In other news, I've been busy, working and just generally Getting Stuff Done. I'm slowly working though The Ode Less Travelled, and I'm going to post another of my poems later, because Steph liked it. They're still practice poems, but I'm really embracing Stephen Fry's idea of writing poetry for fun. I used to do it at uni, but haven't really since.
changeling: (Default)
I came to the State Library today to do some writing, and also chat to one of the teachers from the House of Netjer on AIM. I can't get AIM to work through any channels, so it looks like the library has it blocked. Why can't people understand that Gtalk is the way of the future? (Meaning: Why can't we do things my way? ;)

Anyway, I emailed her to update her on my travails, and she closed one email, knowing I'm an Aussie, with the salutation, "Have a G'day!"

So cute, and so, so wrong.

No-one in Australia uses G'day in this form. Although it is a contraction of "good day", it is only ever used as a greeting equivalent to "hello". This makes me translate this in my head as "Have a hello!", which makes me giggle. Also: another note for foreigners. Pretty much no-one in the large cities uses "G'day" on a regular basis. You may as well say "Tarnation, you durned yankees!" in the middle of New York.


I've picked up a copy of Stephen Fry's The Ode Less Travelled, mostly because I find Stephen Fry funny, and didn't quite realise it was, essentially, a poetry workbook. I'm quite enjoying it so far, and have (as instructed) practised some Iambic Pentameter. My favourite so far is my first one:
And to his feet he cried, "What curse is this?
What cruel and spiteful trick upon me played?
For if that's not the Gorgon's blood there spilt,
Then whose unseemly hide is split in twain?

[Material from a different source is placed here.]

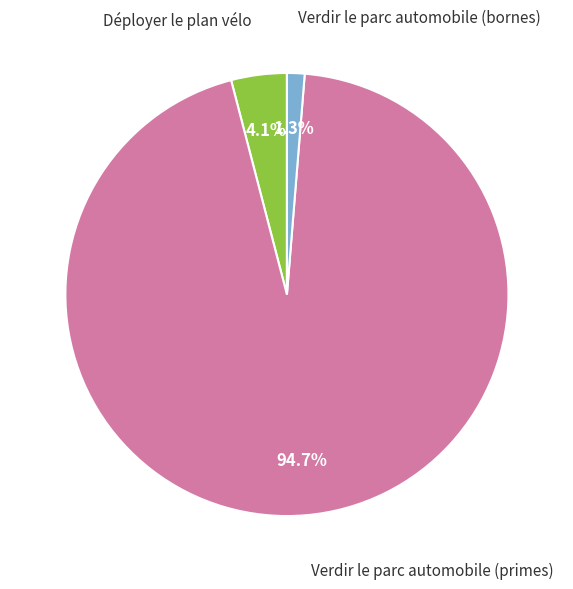

Is there any slice that represents more than half of the pie?

Yes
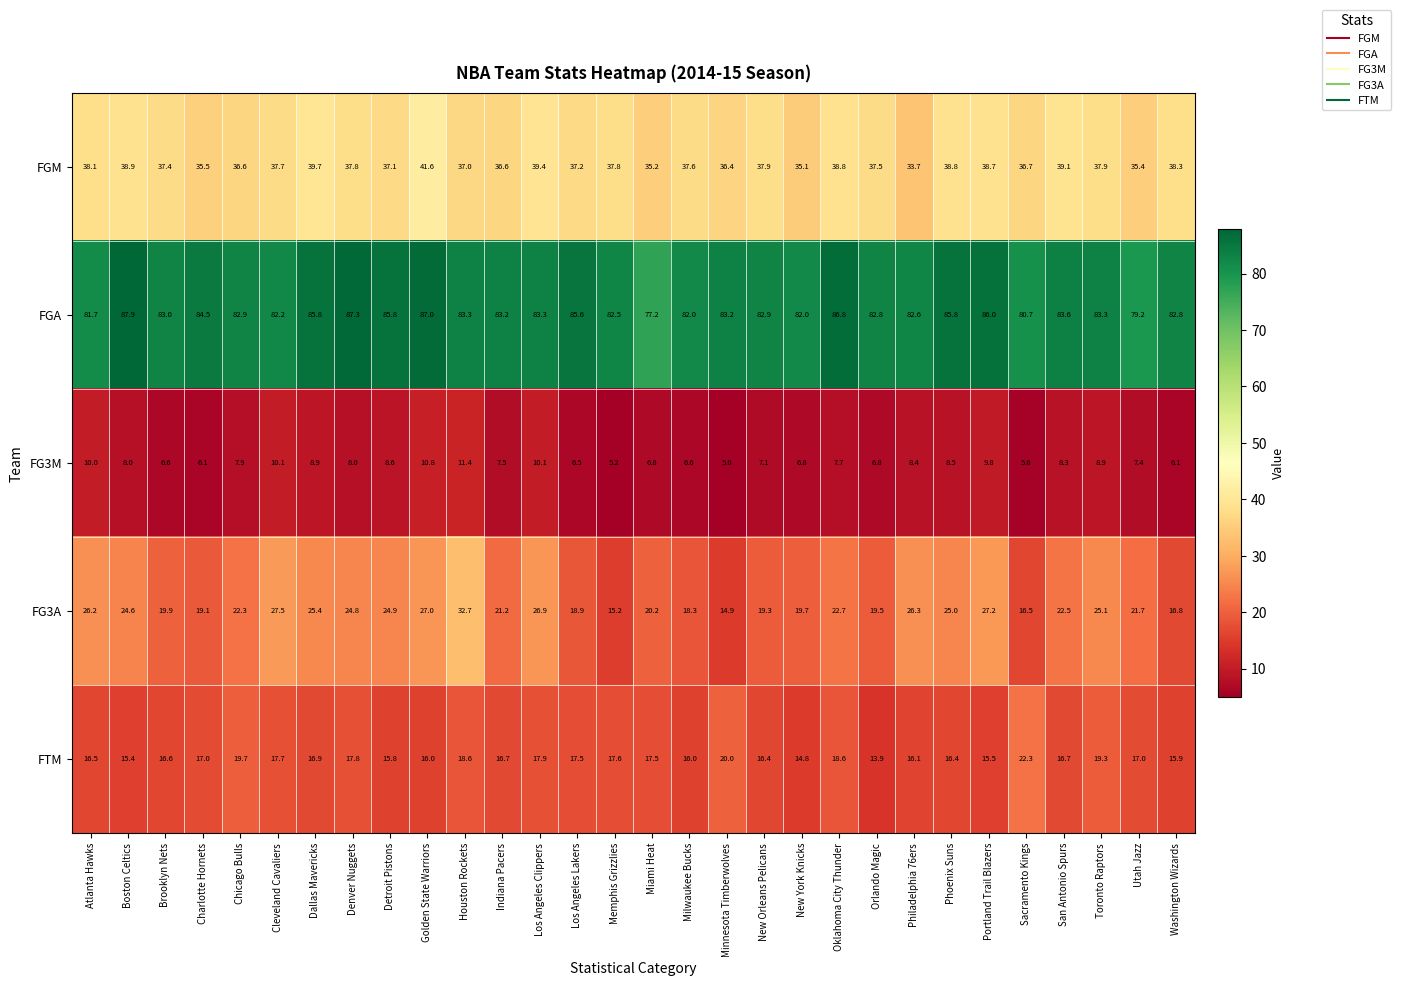

The FG3M series shows 2.7 at Atlanta Hawks. True or false?

False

I know what happens next, but it was taking far more time for me to versify it, and I'm supposed to trot these out as fast as possible. And only dealing in single or double lines. And, ideally, not in old-fashioned language. I want to write the rest of the story, though (it involves an oracle, a son, and a curse).

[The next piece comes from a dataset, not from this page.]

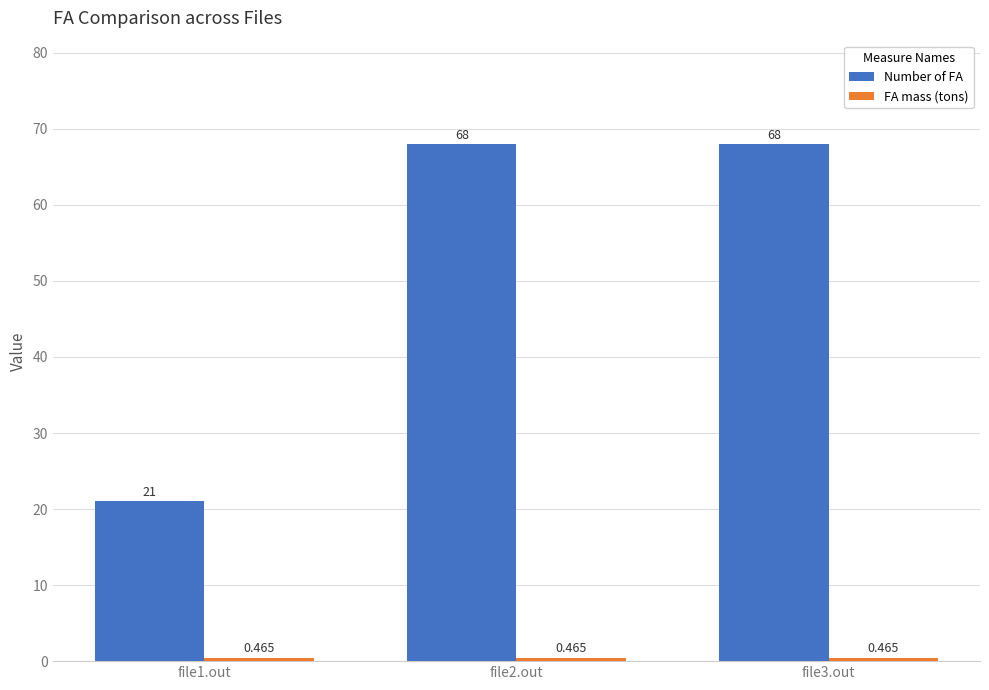

Which series has the largest total across all categories?

Number of FA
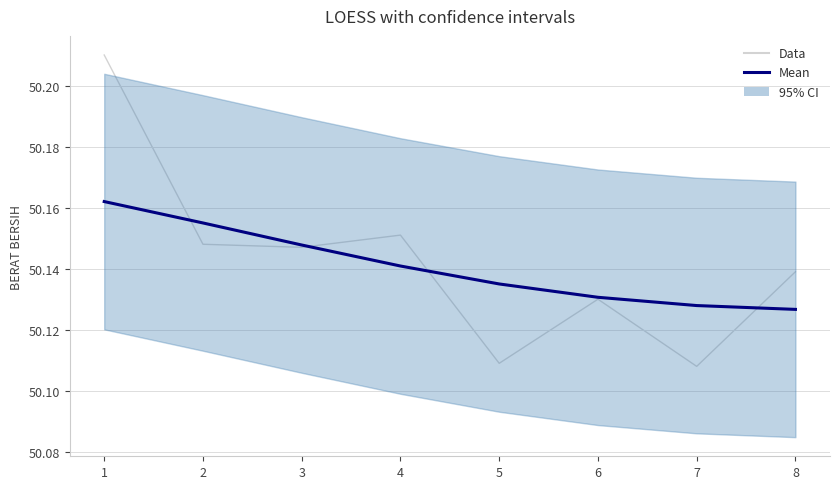

Between 8 and 5, which is larger?

8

I think my love of old-fashioned turns of phrase is working against me so far. Fry has some awesome lines in the vernacular:
I haven't time to take your call right now,
So leave a message when you hear the tone.

and
Oh Christ, I hate the way you do your hair,
Expect you feel the same about my tie.


I think I shall have fun with this book.

Hmm.
And leaping to his feet he cried, "What curse
Is this, what spiteful trick upon me played?